Confidence Scores Are the Wrong Default for Pipeline Observability

TLDR

Confidence scores are the right UI for probabilistic models. For deterministic geometric pipelines, they're theater. Expose the thresholds that drove the decision instead. Users can reason about physical measurements. They cannot reason about composite scores.

The confidence score default

When building the Analysis panel, the first instinct was to expose STREAM_CONFIDENCE as the stream table slider. It's a number between 0 and 1. It has a threshold (0.60 default). Drag the slider and more or fewer stream tables appear. Clean, familiar, makes sense at first glance.

Except STREAM_CONFIDENCE is computed as:

const confidence = (colAlignScore + rowSpacingScore) / 2;

Where colAlignScore is 1 - stdDev(column X positions) / colTolPx, and rowSpacingScore is 1 - stdDev(row gaps) / mean(row gaps). A user looking at this number on a canvas overlay has no path from "0.63" to "what do I change to make this work."

Compare to R_COL_TOL — the column anchor cluster radius. Raise it from 0.8 to 1.5 and items that are 1.5 font-sizes apart in X can land in the same column anchor. Visible consequence: loose columns merge. Drag the slider on the canvas and you can see the ghost overlay change as column anchor widths shift. The threshold has a geometric meaning you can observe.

The industry gets this backwards

Every ML paper publishes precision-recall curves. Every YOLO implementation exposes a confidence threshold slider. So when you build a detection system, you default to exposing confidence. It feels rigorous.

But the stream table detector is not a neural network. It's a five-step geometric algorithm:

1. Group text items into Y-bands
2. Cluster Y-band groups by adaptive inter-band gap
3. Find X clusters present in 2+ bands (column anchors)
4. Gate on fill rate, average text length, items per band
5. Score on column alignment variance + row spacing variance

Steps 1-4 are deterministic gates. Step 5 produces a score. The score is downstream of all the geometry.
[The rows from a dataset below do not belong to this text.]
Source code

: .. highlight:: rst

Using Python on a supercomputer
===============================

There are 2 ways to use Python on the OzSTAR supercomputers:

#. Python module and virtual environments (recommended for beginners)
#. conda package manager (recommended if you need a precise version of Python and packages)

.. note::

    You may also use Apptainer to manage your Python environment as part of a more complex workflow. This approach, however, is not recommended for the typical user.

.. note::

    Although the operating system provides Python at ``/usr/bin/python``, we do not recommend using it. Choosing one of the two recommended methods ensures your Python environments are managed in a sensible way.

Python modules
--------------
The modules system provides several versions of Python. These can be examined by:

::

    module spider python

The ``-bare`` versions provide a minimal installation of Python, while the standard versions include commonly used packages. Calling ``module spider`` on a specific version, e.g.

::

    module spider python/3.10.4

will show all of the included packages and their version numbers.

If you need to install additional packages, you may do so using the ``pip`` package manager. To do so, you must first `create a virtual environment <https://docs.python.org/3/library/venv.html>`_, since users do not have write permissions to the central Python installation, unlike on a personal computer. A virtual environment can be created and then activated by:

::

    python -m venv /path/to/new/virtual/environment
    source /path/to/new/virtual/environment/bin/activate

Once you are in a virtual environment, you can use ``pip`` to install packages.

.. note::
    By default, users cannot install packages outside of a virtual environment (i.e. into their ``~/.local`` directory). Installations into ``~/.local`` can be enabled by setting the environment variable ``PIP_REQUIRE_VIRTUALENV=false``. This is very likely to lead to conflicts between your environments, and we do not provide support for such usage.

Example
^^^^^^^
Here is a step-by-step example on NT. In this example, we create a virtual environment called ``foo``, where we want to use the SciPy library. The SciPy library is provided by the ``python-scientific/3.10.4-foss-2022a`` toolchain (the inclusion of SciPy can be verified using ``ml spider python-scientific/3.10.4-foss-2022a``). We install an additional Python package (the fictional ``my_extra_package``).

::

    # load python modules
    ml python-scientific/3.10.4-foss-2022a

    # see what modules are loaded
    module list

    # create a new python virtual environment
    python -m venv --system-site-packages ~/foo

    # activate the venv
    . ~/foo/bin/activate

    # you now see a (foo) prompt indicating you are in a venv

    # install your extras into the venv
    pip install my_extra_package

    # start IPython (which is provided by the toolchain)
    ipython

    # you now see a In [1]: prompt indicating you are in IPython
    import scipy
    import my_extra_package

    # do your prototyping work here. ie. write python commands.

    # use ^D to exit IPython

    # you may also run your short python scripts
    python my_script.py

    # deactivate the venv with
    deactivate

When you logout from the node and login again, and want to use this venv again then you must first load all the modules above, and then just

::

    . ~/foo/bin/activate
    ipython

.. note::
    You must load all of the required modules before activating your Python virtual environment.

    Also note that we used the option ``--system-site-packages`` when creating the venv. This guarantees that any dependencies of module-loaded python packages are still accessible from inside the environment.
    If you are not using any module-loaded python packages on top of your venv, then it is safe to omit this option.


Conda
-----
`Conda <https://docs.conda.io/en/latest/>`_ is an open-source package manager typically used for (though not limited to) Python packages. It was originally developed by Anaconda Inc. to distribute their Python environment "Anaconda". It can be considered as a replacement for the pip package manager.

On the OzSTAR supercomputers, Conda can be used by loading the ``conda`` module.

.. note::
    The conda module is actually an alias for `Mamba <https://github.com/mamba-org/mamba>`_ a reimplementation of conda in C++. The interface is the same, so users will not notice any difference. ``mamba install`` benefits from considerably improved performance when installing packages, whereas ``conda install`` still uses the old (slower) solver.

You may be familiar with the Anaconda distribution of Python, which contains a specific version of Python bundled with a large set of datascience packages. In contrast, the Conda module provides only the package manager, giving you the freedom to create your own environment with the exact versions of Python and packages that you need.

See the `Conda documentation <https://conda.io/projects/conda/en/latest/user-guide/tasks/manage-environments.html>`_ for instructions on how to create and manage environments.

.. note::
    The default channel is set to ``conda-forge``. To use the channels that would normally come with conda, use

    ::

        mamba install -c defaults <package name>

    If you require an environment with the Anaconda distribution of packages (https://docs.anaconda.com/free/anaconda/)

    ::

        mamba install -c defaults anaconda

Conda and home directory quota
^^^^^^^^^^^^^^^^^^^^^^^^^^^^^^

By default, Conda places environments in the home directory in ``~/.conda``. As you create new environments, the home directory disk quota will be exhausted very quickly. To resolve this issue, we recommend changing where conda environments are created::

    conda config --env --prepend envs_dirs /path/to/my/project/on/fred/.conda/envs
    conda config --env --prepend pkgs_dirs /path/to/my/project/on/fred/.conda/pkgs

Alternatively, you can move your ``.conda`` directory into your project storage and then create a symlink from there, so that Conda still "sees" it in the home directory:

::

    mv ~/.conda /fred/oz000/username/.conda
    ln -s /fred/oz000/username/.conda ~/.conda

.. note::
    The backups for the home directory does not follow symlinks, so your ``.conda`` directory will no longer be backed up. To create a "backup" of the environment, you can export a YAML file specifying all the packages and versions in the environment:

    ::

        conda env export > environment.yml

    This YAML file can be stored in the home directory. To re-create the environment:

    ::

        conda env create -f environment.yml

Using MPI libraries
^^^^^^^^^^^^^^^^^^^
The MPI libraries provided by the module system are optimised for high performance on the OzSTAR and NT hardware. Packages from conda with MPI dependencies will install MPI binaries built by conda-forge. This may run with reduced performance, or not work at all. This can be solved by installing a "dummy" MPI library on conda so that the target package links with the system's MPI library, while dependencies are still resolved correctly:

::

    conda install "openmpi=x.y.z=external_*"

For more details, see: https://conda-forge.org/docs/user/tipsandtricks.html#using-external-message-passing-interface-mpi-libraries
Exposing the score as the primary control is exposing the output of the algorithm as a knob on the algorithm — a feedback loop with no intuition.

The right controls are the inputs:

• Step 1: R_Y_BAND (already shared with page-level grouping)
• Step 3: R_COL_TOL (cluster radius)
• Step 3: minimum anchor count (not worth exposing — 3 is correct for almost every table)
• Steps 1-2: R_STREAM_GAP (section break gap — adaptive, self-calibrating, not needed)

The score gate (STREAM_CONFIDENCE at 0.60) should be a hard floor. It's a guard against degenerate candidates. It's not a tuning knob.

When confidence scores are the right UI

Confidence matters when the model is making a probabilistic prediction and you want to set the precision-recall operating point. If a region could be a table or prose and the detector genuinely doesn't know, the confidence score captures that uncertainty. The user setting a higher threshold says "I'd rather miss some tables than accept false positives."

In the current pipeline, the only classifier that genuinely produces a probabilistic score with real uncertainty is the stream table detector — and even then, the uncertainty is better expressed through its input parameters than its output score. A low confidence stream table usually means the column anchors are misaligned or the row spacing is irregular. Both of those have direct threshold controls.

The lattice table detector has no confidence score because there's nothing uncertain about it: either the segments form a closed grid or they don't. The paragraph detector has no confidence score because a text band either has a large enough Y-gap to be a paragraph break or it doesn't.

Confidence scores belong in discriminative classifiers. In deterministic geometric pipelines, expose the thresholds and let users see the geometry.

The ghost overlay as the alternative

The ghost overlay is the actual answer to what confidence scores are trying to solve. Instead of telling users "this region scored 0.63," it shows them on the canvas what the threshold looks like geometrically as they drag. Y-band tolerance shows bracket lines. Para-gap shows break threshold lines. Col-gap shows the minimum gutter width. Stream col tolerance shows column anchor widths.

The user sees the geometry change as they drag. They understand what the number means because they can see its physical consequence on the page they're looking at. They can make an informed decision before firing a re-extraction.

That's harder to build than a confidence score slider. It's also the only UI that actually helps.